Des informations qui ne vont toutefois pas dans le sens du dégel déduit dans un autre article du même numéro qui a informé d’un entretien entre le khalife général des mourides et le chef de l’Etat. Le même quotidien a aussi rendu compte d’une réunion, vendredi 12 février dernier dans l’après-midi, un peu après 17 h entre le président de la République et ses ministres de l’Intérieur et de la Justice pour une séance d’information sur l’affaire. Macky Sall souhaiterait en effet que cette affaire soit résolue, afin que le calme revienne dans ce pays et cela, conformément à la demande du khalife général des mourides.

Un invité qui en a surpris plus d’un dans cette affaire, c’est Me Wade. « J’ai le sentiment que Sonko a manqué de prudence et a été piégé. Apparemment, son inexpérience a été exploitée par un adversaire puissant et futé qui connaît ses faiblesses. Je condamne cette façon d’éliminer un adversaire politique. Le PDS exige que la provocation soit constatée et qu’il soit dit qu’il n’y a pas de délit. En conséquence, le PDS s’oppose à la levée de l’immunité parlementaire du député Sonko ». Un communiqué bien polémique à tel point que les libéraux Mame Diarra Fam, Cheikh Dieng et Lamine Ba se sont constitués en boucliers de Me Wade fortement critiqué. Une sortie jugée en tout cas bien vicieuse de la part du Pape du Sopi, qui même s’il accrédite la thèse du complot politique, discrédite Sonko en relevant son inexpérience et révèle au grand jour, ses faiblesses. La preuve que Me Wade semble toujours être dans la manœuvre pour le compte de son fils.

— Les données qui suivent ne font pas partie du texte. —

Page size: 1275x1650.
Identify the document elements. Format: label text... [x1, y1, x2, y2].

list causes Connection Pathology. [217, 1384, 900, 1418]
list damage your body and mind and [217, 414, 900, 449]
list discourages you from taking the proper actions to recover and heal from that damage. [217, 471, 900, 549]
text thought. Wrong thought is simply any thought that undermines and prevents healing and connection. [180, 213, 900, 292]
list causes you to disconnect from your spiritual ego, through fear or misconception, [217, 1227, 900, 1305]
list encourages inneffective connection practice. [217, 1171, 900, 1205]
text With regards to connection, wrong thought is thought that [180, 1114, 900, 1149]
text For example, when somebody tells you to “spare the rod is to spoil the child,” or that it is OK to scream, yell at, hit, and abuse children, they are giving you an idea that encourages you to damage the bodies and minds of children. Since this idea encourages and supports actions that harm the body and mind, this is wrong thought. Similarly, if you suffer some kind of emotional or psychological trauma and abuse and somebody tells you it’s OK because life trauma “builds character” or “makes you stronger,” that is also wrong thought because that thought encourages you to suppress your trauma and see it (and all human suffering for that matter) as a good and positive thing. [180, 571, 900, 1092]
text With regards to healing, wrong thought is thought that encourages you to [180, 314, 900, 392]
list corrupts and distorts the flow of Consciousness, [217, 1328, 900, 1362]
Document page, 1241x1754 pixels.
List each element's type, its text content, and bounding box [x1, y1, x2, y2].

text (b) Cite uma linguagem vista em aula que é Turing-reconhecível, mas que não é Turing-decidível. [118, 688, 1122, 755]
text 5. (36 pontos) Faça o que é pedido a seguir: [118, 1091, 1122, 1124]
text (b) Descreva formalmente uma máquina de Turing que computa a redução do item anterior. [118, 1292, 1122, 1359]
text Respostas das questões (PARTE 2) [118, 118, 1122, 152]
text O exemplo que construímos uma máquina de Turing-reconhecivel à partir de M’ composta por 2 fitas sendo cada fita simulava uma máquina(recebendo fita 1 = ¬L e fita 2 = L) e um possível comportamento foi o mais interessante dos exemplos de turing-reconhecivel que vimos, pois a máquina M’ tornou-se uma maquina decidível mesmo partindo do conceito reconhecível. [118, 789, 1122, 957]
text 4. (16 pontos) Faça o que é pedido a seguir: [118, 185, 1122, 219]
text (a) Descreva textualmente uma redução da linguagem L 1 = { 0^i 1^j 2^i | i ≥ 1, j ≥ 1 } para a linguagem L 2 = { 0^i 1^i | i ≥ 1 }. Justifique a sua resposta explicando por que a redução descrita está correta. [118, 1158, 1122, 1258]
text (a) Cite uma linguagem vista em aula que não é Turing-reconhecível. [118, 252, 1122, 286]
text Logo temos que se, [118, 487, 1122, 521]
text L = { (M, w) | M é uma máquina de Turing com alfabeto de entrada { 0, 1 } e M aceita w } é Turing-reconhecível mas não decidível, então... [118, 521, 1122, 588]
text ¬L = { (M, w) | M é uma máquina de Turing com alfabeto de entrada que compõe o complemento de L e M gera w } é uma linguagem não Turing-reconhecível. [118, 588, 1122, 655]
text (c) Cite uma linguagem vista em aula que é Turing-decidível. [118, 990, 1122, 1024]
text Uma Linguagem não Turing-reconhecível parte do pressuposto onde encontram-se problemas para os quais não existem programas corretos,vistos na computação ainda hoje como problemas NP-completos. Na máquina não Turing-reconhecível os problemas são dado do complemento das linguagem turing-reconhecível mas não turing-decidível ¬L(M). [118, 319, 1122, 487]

Une affaire qui est loin d’avoir livré tous ses secrets au moment où la machine de l’Assemblée nationale est enclenchée. Les avocats d’Ousmane Sonko, sentant des coups fourrés, sont en train de s’activer en s’engouffrant dans des brèches. Ils s’en sont ainsi pris au procureur Serigne Bassirou Guèye, relevant que « pour la première fois dans l’histoire judiciaire du Sénégal, un réquisitoire est pris contre X, et sans que le juge d’instruction n’ait pris aucun acte ».  Ils trouvent que ce dernier s’est attelé à saisir l’Assemblée nationale, pour une levée de l’immunité parlementaire de X, identifié avant l’heure, comme étant Ousmane Sonko. « Il nous est revenu que suite à un rejet par le Bureau de l’Assemblée nationale de la saisine par le juge d’instruction du huitième cabinet, vous auriez diligenté une nouvelle saisine, malgré l’existence d’un réquisitoire contre X qui vous dessaisit en vertu de la saisine du juge d’instruction », alertent Me Cheikh Khoureyssi BA et Compagnie dans une note, ce lundi 15 février. « Ce réquisitoire contre X, accusent les robes noires, a pu faire l’objet d’un retrait ce qui serait une autre violation très grave de la loi, en l’état de l’ouverture d’une information judiciaire sur la base du premier réquisitoire au juge d’instruction du huitième cabinet qui avait déjà saisi l’Assemblée nationale. »

L’opposition parlementaire pendant ce temps va apporter son soutien à Ousmane Sonko, dans l’affaire « Sweet Beauty », tout en désignant ses représentants dans la commission Ad hoc chargée de diriger la procédure afférente à la levée de l’immunité parlementaire de Ousmane Sonko. Elle sera représentée par Moustapha Mamba Guirassy et Serigne Cheikh Mbacké Bara Dolly, membres du groupe parlementaire Liberté et Démocratie. Affaire à suivre.